Local 22 (R.J. Reynolds Tobacco Workers’ Union)
- Founded: 1943
- Dissolved: 1950
- Headquarters: Winston-Salem, North Carolina
- Location: United States;
- Members: Approximately 10,000
- Key people: Velma Hopkins, Theodosia Simpson, Moranda Smith, Robert “Chick” Black
- Parent organization: Food, Tobacco, Agricultural and Allied Workers of America (FTA-CIO)
- Affiliations: Congress of Industrial Organizations (CIO)

= Local 22 (R.J. Reynolds Tobacco Workers' Union) =

American tobacco workers' union

Local 22 (R.J. Reynolds Tobacco Workers’ Union) was an interracial labor union that represented employees of the R. J. Reynolds Tobacco Company in Winston-Salem, North Carolina, between 1943 and 1950. Organized under the Food, Tobacco, Agricultural and Allied Workers of America (FTA-CIO), the local grew to include roughly 10,000 members, predominantly African American women, and became one of the most influential examples of “civil rights unionism” in the mid-twentieth-century South.

Led by figures such as Velma Hopkins, Theodosia Simpson, Moranda Smith, and Robert “Chick” Black, Local 22 fought for higher wages, improved working conditions, and racial equality inside the factory and in their communities. The union helped register thousands of Black voters and supported the 1947 election of Winston-Salem’s first Black alderman since Reconstruction.

Before unionization, conditions at R.J. Reynolds combined low wages and strict racial segregation. Organizer Robert “Chick” Black recalled earning ten cents an hour under foremen “worse than Gestapos.”

On 17 June 1943, Theodosia Simpson led a work stoppage of about 200 women. James McCardell, a worker in the adjoining casing room, supported the protest, saying, “If these women’ll stand up for their rights, I’m with them.” Moments later, he collapsed and died of a cerebral hemorrhage after repeated attempts to obtain medical attention from the company nurse. Within three days, thousands stopped work and formed a grievance committee to negotiate demands with Reynolds executives.

Local 22 won formal recognition in December 1943 and its first contract by April 1944, securing higher pay, seniority rights, a medical leave process, and a grievance procedure. Women such as Hopkins, Simpson, and Moranda Smith organized meetings, taught contract rights, and linked workplace reform to broader citizenship education.

When city authorities barred union meetings from public buildings, local ministers opened their churches, assuming the costs of heat and lighting. Local 22 established a weekly newspaper, a radio program, and collaborated with the NAACP on voter registration drives.

The post-war years brought intense anti-Communist pressure. Investigations by the House Un-American Activities Committee and local media portrayed Local 22 as subversive. Hopkins faced questioning by her church’s deacons after radio accusations of Communist sympathies, though her congregation reaffirmed her leadership. The broader Congress of Industrial Organizations expelled the FTA in 1949, and the local was decertified in 1950.

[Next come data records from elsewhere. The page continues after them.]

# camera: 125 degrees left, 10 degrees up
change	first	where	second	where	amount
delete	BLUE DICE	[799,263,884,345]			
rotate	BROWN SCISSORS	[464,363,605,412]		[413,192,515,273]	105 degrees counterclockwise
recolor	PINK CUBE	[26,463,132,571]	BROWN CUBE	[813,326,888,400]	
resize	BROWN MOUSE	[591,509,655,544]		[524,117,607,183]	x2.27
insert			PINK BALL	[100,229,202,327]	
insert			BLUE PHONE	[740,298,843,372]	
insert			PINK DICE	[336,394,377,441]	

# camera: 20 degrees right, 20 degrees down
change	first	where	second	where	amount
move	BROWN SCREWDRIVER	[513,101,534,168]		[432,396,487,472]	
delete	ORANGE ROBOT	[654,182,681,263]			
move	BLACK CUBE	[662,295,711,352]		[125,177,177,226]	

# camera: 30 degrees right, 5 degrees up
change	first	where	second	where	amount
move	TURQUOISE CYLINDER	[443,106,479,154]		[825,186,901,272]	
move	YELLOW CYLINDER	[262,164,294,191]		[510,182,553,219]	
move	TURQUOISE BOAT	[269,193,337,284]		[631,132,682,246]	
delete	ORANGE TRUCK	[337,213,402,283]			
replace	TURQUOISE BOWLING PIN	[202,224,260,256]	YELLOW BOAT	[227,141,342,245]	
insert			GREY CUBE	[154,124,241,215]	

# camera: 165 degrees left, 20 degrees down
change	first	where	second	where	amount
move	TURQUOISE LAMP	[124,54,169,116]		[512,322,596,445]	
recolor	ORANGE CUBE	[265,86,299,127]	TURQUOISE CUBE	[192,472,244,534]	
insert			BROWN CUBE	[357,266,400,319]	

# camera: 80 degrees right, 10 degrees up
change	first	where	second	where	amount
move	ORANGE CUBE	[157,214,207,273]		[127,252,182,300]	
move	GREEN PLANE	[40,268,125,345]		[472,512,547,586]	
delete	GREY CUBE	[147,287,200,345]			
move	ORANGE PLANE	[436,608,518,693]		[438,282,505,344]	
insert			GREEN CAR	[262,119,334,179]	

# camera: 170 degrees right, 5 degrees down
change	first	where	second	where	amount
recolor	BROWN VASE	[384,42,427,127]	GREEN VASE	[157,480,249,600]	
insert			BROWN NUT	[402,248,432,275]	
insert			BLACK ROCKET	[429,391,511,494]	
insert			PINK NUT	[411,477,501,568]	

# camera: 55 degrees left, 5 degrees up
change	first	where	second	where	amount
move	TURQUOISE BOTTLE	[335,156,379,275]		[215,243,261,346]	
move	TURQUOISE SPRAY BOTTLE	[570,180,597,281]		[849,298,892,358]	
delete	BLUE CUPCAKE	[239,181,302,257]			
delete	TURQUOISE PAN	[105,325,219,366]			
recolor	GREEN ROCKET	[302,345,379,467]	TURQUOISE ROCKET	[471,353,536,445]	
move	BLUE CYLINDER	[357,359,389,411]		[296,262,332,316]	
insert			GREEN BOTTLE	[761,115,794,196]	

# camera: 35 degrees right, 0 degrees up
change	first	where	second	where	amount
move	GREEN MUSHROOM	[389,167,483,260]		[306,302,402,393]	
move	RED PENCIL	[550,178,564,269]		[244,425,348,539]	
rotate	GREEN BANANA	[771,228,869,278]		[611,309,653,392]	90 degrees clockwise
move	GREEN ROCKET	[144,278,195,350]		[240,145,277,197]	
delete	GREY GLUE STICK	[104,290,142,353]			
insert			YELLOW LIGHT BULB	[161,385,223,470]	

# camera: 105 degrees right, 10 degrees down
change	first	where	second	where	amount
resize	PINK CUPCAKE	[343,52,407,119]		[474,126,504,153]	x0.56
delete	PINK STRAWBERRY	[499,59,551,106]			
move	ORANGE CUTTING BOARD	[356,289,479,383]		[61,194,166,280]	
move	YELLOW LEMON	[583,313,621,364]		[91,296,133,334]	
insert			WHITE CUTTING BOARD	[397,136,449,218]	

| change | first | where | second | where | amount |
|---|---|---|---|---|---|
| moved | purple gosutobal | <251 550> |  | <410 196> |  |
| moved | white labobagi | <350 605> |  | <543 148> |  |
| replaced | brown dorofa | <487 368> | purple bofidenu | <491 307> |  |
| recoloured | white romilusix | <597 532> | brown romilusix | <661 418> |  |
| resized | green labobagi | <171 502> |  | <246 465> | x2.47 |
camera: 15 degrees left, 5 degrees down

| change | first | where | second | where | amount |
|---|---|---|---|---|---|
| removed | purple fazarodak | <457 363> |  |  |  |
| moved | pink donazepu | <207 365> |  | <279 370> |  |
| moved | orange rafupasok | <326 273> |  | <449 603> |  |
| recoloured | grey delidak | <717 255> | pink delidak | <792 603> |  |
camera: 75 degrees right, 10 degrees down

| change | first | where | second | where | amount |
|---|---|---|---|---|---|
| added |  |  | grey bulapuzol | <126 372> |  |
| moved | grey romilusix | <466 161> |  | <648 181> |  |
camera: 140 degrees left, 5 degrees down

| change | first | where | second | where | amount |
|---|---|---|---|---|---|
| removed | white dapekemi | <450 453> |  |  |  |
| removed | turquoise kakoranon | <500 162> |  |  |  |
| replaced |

Korstad interprets Local 22 as a crucial link between New Deal labor radicalism and the later civil-rights movement, arguing that its vision of “economic democracy” anticipated the freedom campaigns of the 1950s and 1960s. Hopkins summarized the union’s purpose: “It wasn’t just wages we wanted, but freedom.”

== Bibliography ==
- Black, Robert “Chick.” Interviews E-0094, E-0103, E-0104. Southern Oral History Program Collection. Chapel Hill: University of North Carolina at Chapel Hill, 1974–1988.
- Hopkins, Velma. Interview E-0126. Southern Oral History Program Collection. Chapel Hill: University of North Carolina at Chapel Hill, 1987.
- Korstad, Robert R. Civil Rights Unionism: Tobacco Workers and the Struggle for Democracy in the Mid-Twentieth-Century South. Chapel Hill: University of North Carolina Press, 2003.